Coupling state: LEAK, OXPHOS, ET  Pathway:HRR: Oxygraph-2k 


Comments

by Erich Gnaiger (2013-01-31)

  • "The rate of oxygen consumption before addition of mitochondria was subtracted from all measurements." - We do not recommend to perform this correction: The instrumental background is not constant over the experimental oxygen range, since (i) oxygen consumption of the sensor is clearly dependent on partial pressure of oxygen and therefore declines with declining oxygen concentration, and (ii) a small oxygen backdiffusion is observed with declining experimental oxygen levels, which further reduces the initial oxygen consumption measured at air saturation in the absence of biological material. The instrumental background correction in high-resolution respirometry, therefore, takes into account the oxygen dependence and DatLab automatically includes this correction [1-3]. Autoxidation reactions typically are oxygen dependent over the entire range from anoxia to hyperoxia, and the oxygen-dependent correction should then be applied for both the instrumental and chemical component of the total background oxygen consumption [4].

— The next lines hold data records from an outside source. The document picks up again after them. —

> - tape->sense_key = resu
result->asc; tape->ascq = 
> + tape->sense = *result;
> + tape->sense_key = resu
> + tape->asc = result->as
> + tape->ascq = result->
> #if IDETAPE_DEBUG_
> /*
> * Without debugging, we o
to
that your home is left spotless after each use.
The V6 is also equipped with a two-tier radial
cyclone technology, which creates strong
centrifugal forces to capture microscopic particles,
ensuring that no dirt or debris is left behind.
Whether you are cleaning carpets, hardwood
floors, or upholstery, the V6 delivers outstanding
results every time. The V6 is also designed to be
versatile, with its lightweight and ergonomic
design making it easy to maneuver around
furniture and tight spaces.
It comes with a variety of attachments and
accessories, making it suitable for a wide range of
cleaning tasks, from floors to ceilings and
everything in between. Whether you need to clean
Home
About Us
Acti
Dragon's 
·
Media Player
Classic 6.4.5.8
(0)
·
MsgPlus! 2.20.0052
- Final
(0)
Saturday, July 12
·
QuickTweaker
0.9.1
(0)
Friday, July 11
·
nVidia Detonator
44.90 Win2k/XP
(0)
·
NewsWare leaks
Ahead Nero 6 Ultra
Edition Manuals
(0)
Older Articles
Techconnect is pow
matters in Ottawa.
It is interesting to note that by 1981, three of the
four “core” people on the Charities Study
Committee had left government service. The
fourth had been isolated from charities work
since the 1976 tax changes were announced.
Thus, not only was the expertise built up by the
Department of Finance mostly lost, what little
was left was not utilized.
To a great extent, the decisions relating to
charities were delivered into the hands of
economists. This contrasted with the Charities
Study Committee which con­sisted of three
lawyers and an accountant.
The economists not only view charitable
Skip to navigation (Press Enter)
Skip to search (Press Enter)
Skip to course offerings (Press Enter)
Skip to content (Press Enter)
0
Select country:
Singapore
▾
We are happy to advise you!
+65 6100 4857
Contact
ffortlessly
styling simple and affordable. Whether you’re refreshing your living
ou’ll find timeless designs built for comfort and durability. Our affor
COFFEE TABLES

  • Complex V was most severely inactivated. The low RCR (high L/P ratio), therefore, might not indicate a lower coupling state, but a lower phosphorylation capacity, in which case the L/E ratio (LEAK/ET capacity) would provide information on the coupling state [5,6].

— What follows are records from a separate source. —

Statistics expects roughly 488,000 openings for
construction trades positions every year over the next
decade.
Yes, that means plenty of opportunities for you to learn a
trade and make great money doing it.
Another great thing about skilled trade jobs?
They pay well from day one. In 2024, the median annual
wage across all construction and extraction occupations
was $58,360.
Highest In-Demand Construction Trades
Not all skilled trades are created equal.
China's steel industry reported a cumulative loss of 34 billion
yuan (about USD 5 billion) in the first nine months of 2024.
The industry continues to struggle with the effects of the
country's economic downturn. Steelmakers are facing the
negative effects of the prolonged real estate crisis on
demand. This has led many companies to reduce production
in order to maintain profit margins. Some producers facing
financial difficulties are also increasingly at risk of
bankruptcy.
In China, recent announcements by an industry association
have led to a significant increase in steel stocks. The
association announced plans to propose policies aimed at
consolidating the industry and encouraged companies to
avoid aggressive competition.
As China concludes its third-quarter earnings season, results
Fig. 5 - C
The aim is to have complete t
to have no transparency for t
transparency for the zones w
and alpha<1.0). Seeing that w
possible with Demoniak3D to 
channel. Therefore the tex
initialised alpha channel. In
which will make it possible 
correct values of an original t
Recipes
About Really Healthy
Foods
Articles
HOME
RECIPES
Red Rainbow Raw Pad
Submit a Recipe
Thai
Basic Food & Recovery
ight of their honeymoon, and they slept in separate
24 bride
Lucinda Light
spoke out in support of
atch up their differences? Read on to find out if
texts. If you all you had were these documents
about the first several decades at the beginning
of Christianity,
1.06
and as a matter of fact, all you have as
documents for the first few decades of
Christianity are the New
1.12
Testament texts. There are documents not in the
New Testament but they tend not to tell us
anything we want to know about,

  1. Gnaiger E, Steinlechner-Maran R, Méndez G, Eberl T, Margreiter R (1995) Control of mitochondrial and cellular respiration by oxygen. J Bioenerg Biomembr 27: 583-596.
  2. Gnaiger E (2001) Bioenergetics at low oxygen: dependence of respiration and phosphorylation on oxygen and adenosine diphosphate supply. Respir Physiol 128: 277-297.
  3. Gnaiger E (2008) Polarographic oxygen sensors, the oxygraph and high-resolution respirometry to assess mitochondrial function. In: Mitochondrial Dysfunction in Drug-Induced Toxicity (Dykens JA, Will Y, eds) John Wiley: 327-352.
  4. Kuznetsov AV, Gnaiger E. Oxygraph assay of cytochrome c oxidase activity: Chemical background correction. Mitochondr Physiol Network 06.06.
  5. Gnaiger E (2009) Capacity of oxidative phosphorylation in human skeletal muscle. New perspectives of mitochondrial physiology. Int J Biochem Cell Biol 41: 1837-1845.
  6. Gnaiger E (2012) Mitochondrial Pathways and Respiratory Control. An Introduction to OXPHOS Analysis. Mitochondr Physiol Network 17.18. Oroboros MiPNet Publications, Innsbruck: 64 pp.